In the winter of 1972, Duhamel won the grueling, three-day Winnipeg-to-St. Paul I-500 snowmobile race, giving the Ski-Doo factory their only victory in that event. Also in 1972, he helped Ski-Doo set a snowmobile land speed record when he drove a Ski‐Doo XR2 to a clocked speed of 127.3 mph at Booneville, New York.

For 1972 season, White departed and Duhamel was joined by new teammates Gary Nixon and Paul Smart. Kawasaki introduced the H2R wearing the team's trademark neon lime green racing livery and over the next two seasons, Duhamel became Kawasaki's top rider, earning four more national victories with another win at Talladega, and one each at Road Atlanta, Charlotte Motor Speedway and the Ontario Motor Speedway. Despite his victories, reliability and mechanical issues with the H2R often caused him to crash or withdraw from races. At the 1972 Indianapolis national, Duhamel surged into the lead only to have to make a pit stop for mechanical adjustments before rejoining the race in 17th place. His aggressiveness on the race track was once again demonstrated as he raced his way through the field of competitors to finish the race in second place, 32 seconds behind race winner Cal Rayborn.

TASK LIST:
- 1) According to the Duhamel passage, who won the 1972 Indianapolis national?
- 2) Carry the Duhamel passage forward from its last sentence.
The entries that follow have no connection to the Duhamel passage.

RECORDS SHOWN:
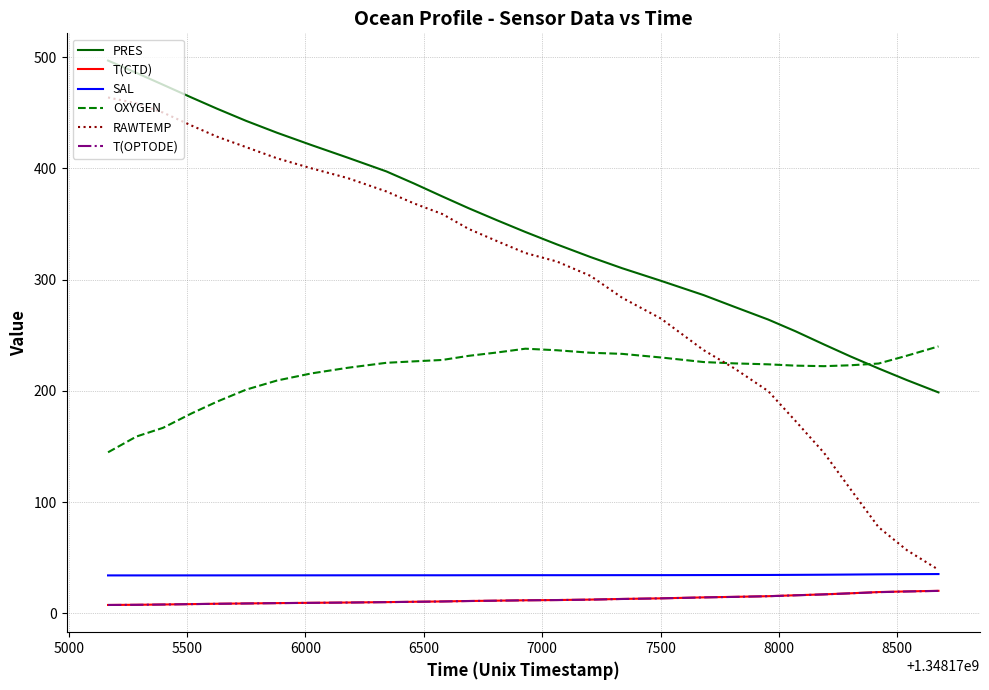

What is the sum of all T(OPTODE) values?

345.4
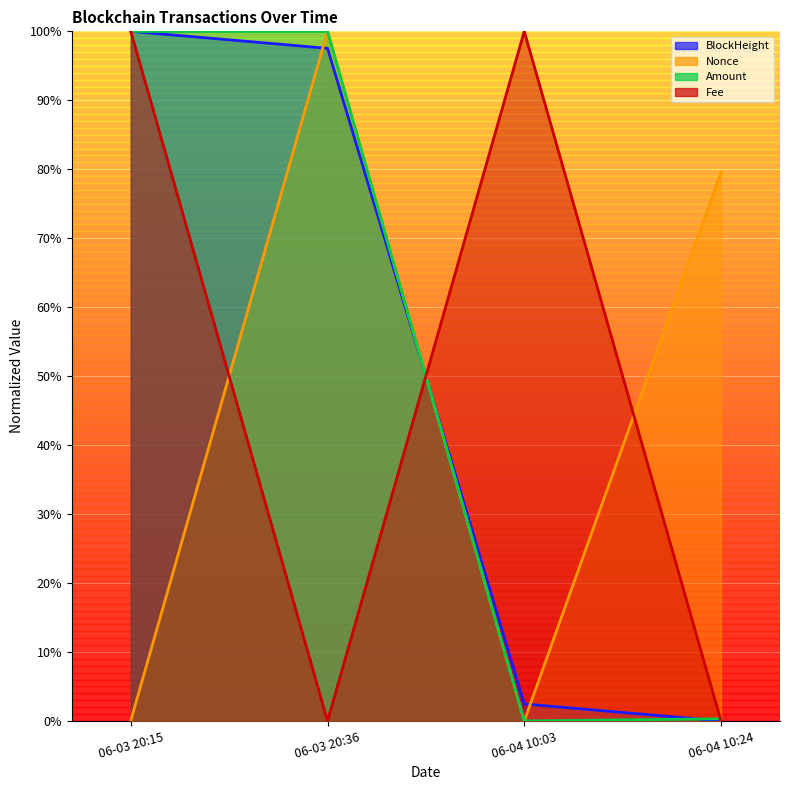

List the series in order of their peak value, highest first.

BlockHeight, Nonce, Amount, Fee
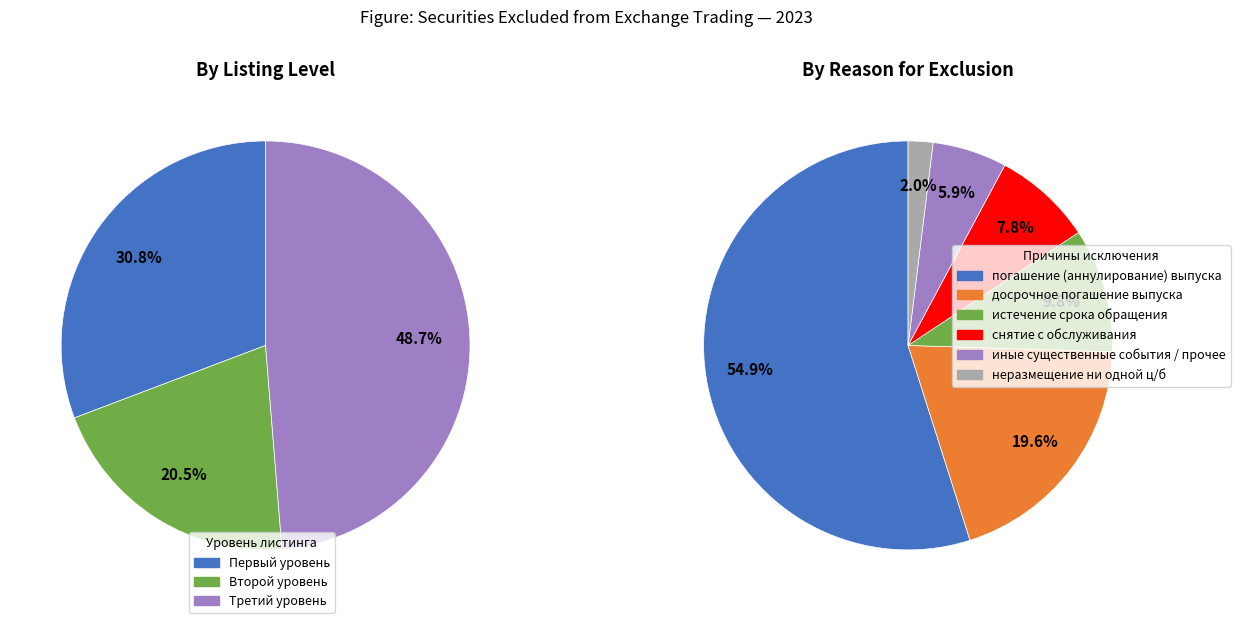

Which slice is the largest?

Третий уровень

OUTPUTS IN ORDER:
- 1) Cal Rayborn

- 2)
At the season ending Champion Spark Plug Classic held at the Ontario Motor Speedway, Duhamel once again showed his aggressive racing style against a field of international competitors that included; Phil Read, Jarno Saarinen, Renzo Pasolini, Kel Carruthers, and Kenny Roberts. The race was held with two legs and a 45 minute intermission. Starting the first leg from the last row on the grid, Duhamel raced from 53rd position to 21st place on the first lap. He continued to charge through the field to capture the race lead by lap 16, only to crash out of the race while trying to pass a lapped rider. He started the second leg from the last row due to his first leg crash and worked his way through the field from 37th to 12th place but, retired due to his injury from his first race crash.

On April 8, 1973, before the start of the motorcycle racing season, Duhamel raced a NASCAR Winston Cup race in the 1973 Gwyn Staley 400 held at the North Wilkesboro Speedway. He finished tenth for Junie Donlavey in the No. 90 Truxmore Ford after starting 15th, completing 381 laps of the 400-lap race. Despite his respectable result, Duhamel never switched to car racing due his advanced age and for the fact that he was being paid well to race motorcycles.

His strong performances earned him a place on the North American team for the 1973 Transatlantic Trophy match races. The Transatlantic Trophy match races pitted the best British riders against the top North American road racers on 750cc motorcycles in a six-race series in England. Duhamel ended the series as the top individual points leader with one victory along with two second place finishes. In the 1973 AMA Grand National championship, Duhamel won the last two road races of the season with victories at the Charlotte and Ontario speedways. At Ontario, he led a Kawasaki podium sweep with teammates Gary Nixon and Art Baumann finishing second and third. Kawasaki's domination during this period led motorsports journalists to dub the team as "the Green Meanies", in reference to their lime green paint scheme.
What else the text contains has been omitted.